#### TASK TO COMPLETE
Your copy should run exactly from the line containing "publiques dans la" to the last line of the entries below, and it should include no pictures.

··· GIVEN DATA

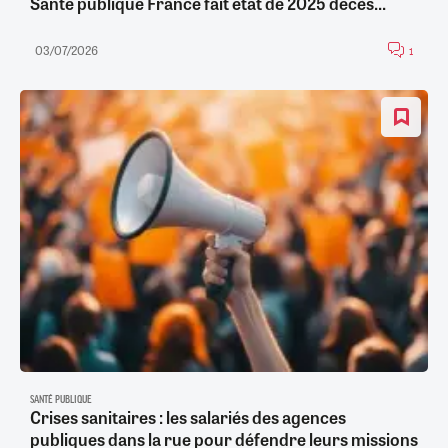
Santé publique France fait état de 2025 décès...
03/07/2026
1
SANTÉ PUBLIQUE
Crises sanitaires : les salariés des agences
publiques dans la rue pour défendre leurs missions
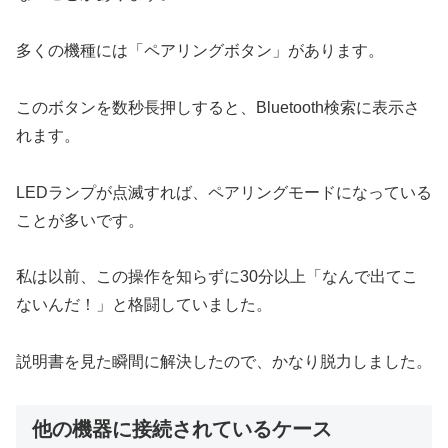
多くの機種には「ペアリングボタン」があります。
このボタンを数秒長押しすると、Bluetooth検索に表示さ
れます。
LEDランプが点滅すれば、ペアリングモードになっている
ことが多いです。
私は以前、この操作を知らずに30分以上「なんで出てこ
ないんだ！」と格闘していました。
説明書を見た瞬間に解決したので、かなり脱力しました。
他の機器に接続されているケース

······

#### WRITTEN SOLUTION
publiques dans la rue pour défendre leurs missions
多くの機種には「ペアリングボタン」があります。
このボタンを数秒長押しすると、Bluetooth検索に表示さ
れます。
LEDランプが点滅すれば、ペアリングモードになっている
ことが多いです。
私は以前、この操作を知らずに30分以上「なんで出てこ
ないんだ！」と格闘していました。
説明書を見た瞬間に解決したので、かなり脱力しました。
他の機器に接続されているケース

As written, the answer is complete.